14  GPU versions of QW-Simulator

Despite very fast progress in electromagnetic simulation software and hardware, the speed of simulations remains a crucial problem. We are in a situation of a never-ending demand. Faster simulations encourage engineers and researchers to try more complicated simulation scenarios and then put more pressure on speed requirements. The history of computer hardware of the last decade shows that there are limited possibilities of speeding up computer clocks. Instead, computer systems are evolving towards more complicated architectures and, in particular, to multi-processor and multi-core solutions.

Massively parallel computers were originally developed for specially demanding scientific tasks. They were very expensive and thus not widely accessible to engineers. Subsequently, market forces helped find a more economical solution for massive parallel architectures. The demand for very fast processing required in video games led to the development of graphic cards (GPUs) of massively parallel architecture.

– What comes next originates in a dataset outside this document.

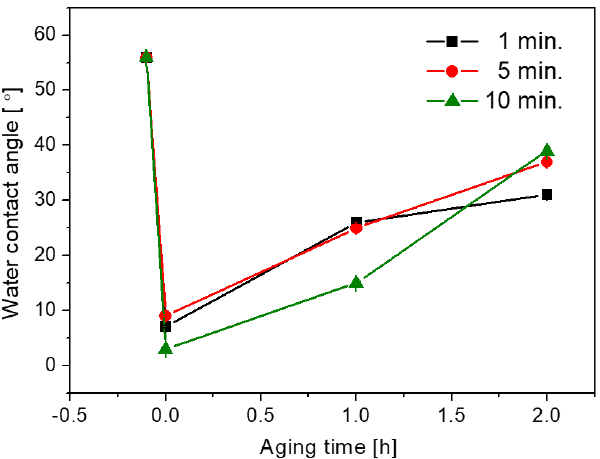
Figure 4. Ion energy distributions for extractor voltages of 0, 100, 200, and 300 V under a constant sputter voltage of − 550 V.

That multi-billion-dollar market drove the progress so fast that engineers started to envy their kids. They found that GPU processors could, in many cases, serve them better than even the most modern CPUs. Such a situation led to spontaneous efforts by many companies to develop their own simulation codes destined for specific graphic cards. On the other hand, there was also a constant progress in multi-processor CPUs. Multiprocessor CPUs entered the personal computer market and fast progress is also expected in this field.

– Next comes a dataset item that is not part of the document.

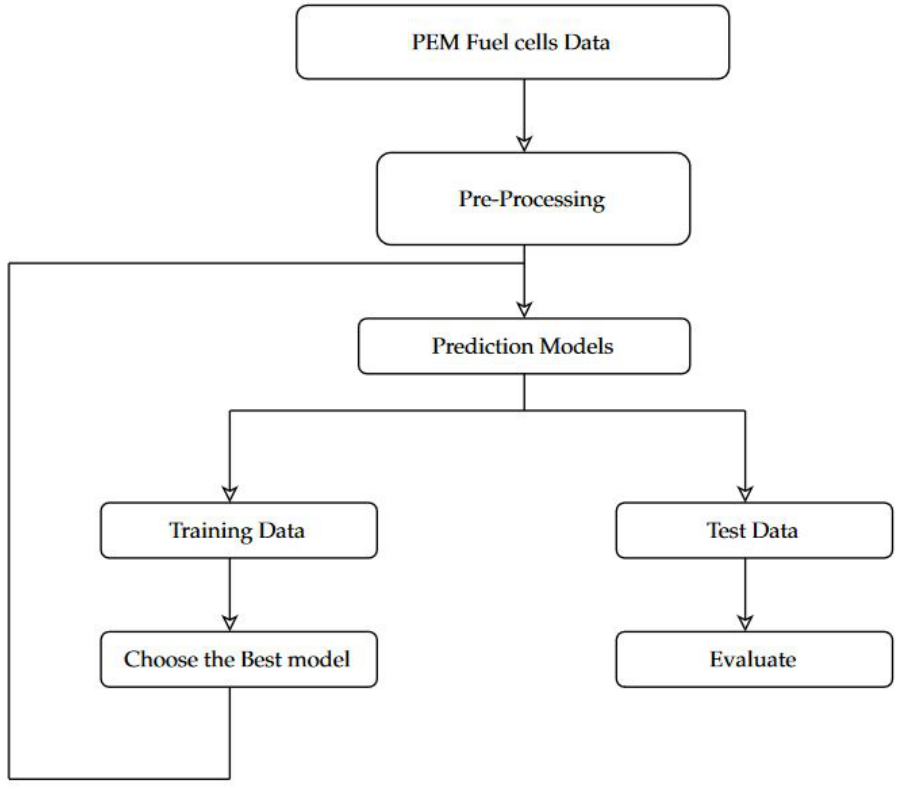
Figure 1. Architecture of proposed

It is hard to predict whether CPU or GPU solutions will win the race. This stimulates a quest for setting up a standard language for cross platform programming, suitable for massively parallel processing units in general, including both massively parallel CPUs and massively parallel GPUs. The language has been called Open Computing Language (OpenCL, http://www.khronos.org/opencl/). OpenCL is designed to highly improve speed and responsiveness of computer applications. OpenCL is not associated with specific computer hardware or specific market solutions. From this point of view, an OpenCL code is prepared for present as well as future computer hardware solutions.

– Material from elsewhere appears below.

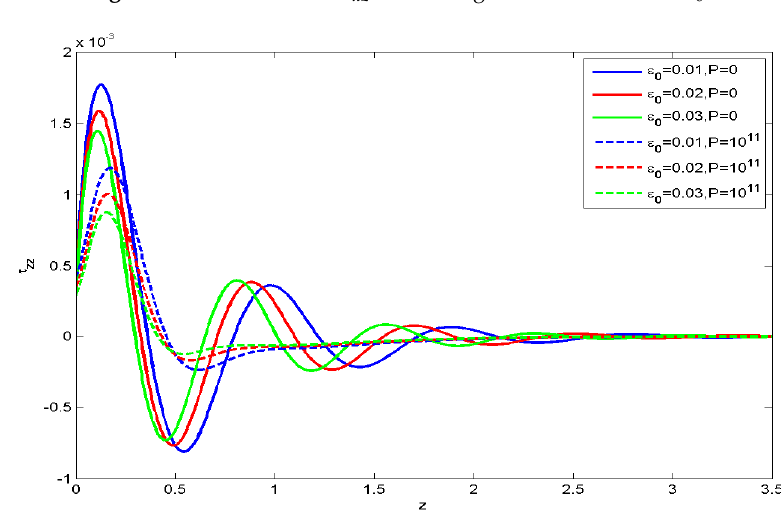
Figure 15. Maxwell stress τ zz concerning z with electric field ε 0 .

QW-Simulator GPU is a version of QW-Simulator designated for massive parallel computing hardware. It incorporates parts of QW-Simulator code re-written by QWED in OpenCL.

QW-Simulator MultiGPU is a version of QW-Simulator designated for multiple massive parallel computing hardware. It allows running single simulation on multiple GPU devices.

In 2018 the most efficient OpenCL platform are GPU accelerators with processing power of about 15 TFlops and memory bandwidth of about 900 GB/s. The number of stream processors in one GPU unit exceeds 5000.

From the application point of view, a GPU can be treated as a computational coprocessor. QW-GPUSim run on contemporary GPUs provides two major advantages. The first aspect is its massive parallelisation, in a sense that different FDTD cells are calculated by different threads and in different processing units, at the same time. The other aspect is a very fast access to local memory resulting in a very large memory bandwidth.

From the user's point of view, operation of a software package programmed in OpenCL is practically the same as of a classically programmed code. However, the user should be aware that not all the functions are ported to OpenGL. It would not be desirable for at least two reasons:

 

QW-Simulator GPU and QW-Simulator MultiGPU are currently optimised for application on modern PC graphic cards of a massively parallel architecture. For the above reasons, only the parts of the code judged crucial to the speed of processing have been ported to OpenCL. Other parts are still executed on CPU. Such a scheme of operation may sometimes require a transfer of large amounts of data between the CPU and graphic card memories, which requires some additional time. Thus the gain in speed with respect to a regular CPU version depends on the actually simulated scenario and the required postprocessings.

QWED has made an extensive effort to provide the code providing the best possible speedups for most practical scenarios. We cannot exclude that in some specific scenarios the speedup may be smaller than for the typical ones exemplified in Section GL 3. We encourage QW-3D users to report such cases to QWED. We will take those observations into account when preparing consecutive QW-Simulator GPU and QW-Simulator MultiGPU versions.